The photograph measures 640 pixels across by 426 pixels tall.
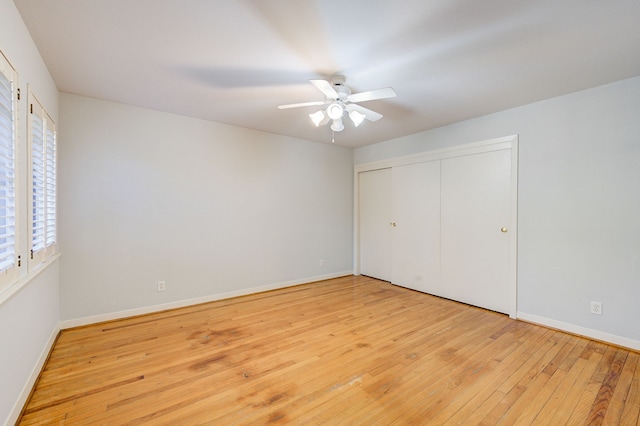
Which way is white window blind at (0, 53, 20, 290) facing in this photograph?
to the viewer's right

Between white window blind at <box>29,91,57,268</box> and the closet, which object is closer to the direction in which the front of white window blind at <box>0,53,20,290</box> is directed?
the closet

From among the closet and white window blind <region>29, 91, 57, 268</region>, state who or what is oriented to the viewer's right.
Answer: the white window blind

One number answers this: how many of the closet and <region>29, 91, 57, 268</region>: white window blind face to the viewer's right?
1

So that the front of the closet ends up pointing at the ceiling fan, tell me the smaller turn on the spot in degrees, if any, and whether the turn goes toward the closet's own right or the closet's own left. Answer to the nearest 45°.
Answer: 0° — it already faces it

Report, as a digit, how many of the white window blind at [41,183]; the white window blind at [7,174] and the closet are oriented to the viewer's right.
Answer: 2

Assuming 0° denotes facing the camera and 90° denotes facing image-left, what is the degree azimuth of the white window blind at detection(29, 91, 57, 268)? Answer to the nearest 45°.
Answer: approximately 270°

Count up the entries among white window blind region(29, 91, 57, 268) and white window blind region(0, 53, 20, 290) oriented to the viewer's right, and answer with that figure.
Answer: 2

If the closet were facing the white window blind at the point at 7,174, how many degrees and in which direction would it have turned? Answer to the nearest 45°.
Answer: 0° — it already faces it

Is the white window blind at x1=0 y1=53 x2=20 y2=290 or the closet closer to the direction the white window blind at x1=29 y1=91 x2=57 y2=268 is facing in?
the closet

◆ YOUR OBJECTIVE: Reproduce the data above line for line, omitting the pictures from your reply.

◆ ANSWER TO THIS EXERCISE:
The photograph measures 640 pixels across by 426 pixels tall.
Which way is white window blind at (0, 53, 20, 290) facing in this photograph?
to the viewer's right

Between white window blind at <box>29,91,57,268</box> and the closet, which object is closer to the direction in which the front of white window blind at <box>0,53,20,290</box> is directed?
the closet

From among the closet and white window blind <region>29, 91, 57, 268</region>, state who or what is oriented to the viewer's right.
Answer: the white window blind

One number answers this: how many of the closet and <region>29, 91, 57, 268</region>: white window blind face to the viewer's right?
1

So that the front of the closet ends up pointing at the ceiling fan, tell me the smaller turn on the spot in degrees, if any, and whether the turn goes toward the closet's own right or the closet's own left. Answer to the nearest 45°.
Answer: 0° — it already faces it

Report, as a digit, how many of the white window blind at [41,183]; the white window blind at [7,174] and the closet are oriented to the viewer's right.
Answer: 2

Assuming 0° denotes facing the camera and 90° denotes facing image-left, what is the degree azimuth of the white window blind at detection(29, 91, 57, 268)? Answer to the nearest 45°.
Answer: approximately 270°

Count up the entries among white window blind region(29, 91, 57, 268) and white window blind region(0, 53, 20, 290) oriented to the viewer's right, and answer with that figure.
Answer: 2

If the closet were facing the white window blind at the point at 7,174, how many degrees and in which direction would it have turned? Answer to the nearest 45°.
Answer: 0° — it already faces it

Is the white window blind at x1=0 y1=53 x2=20 y2=290 or the closet closer to the direction the white window blind at x1=29 y1=91 x2=57 y2=268 is facing in?
the closet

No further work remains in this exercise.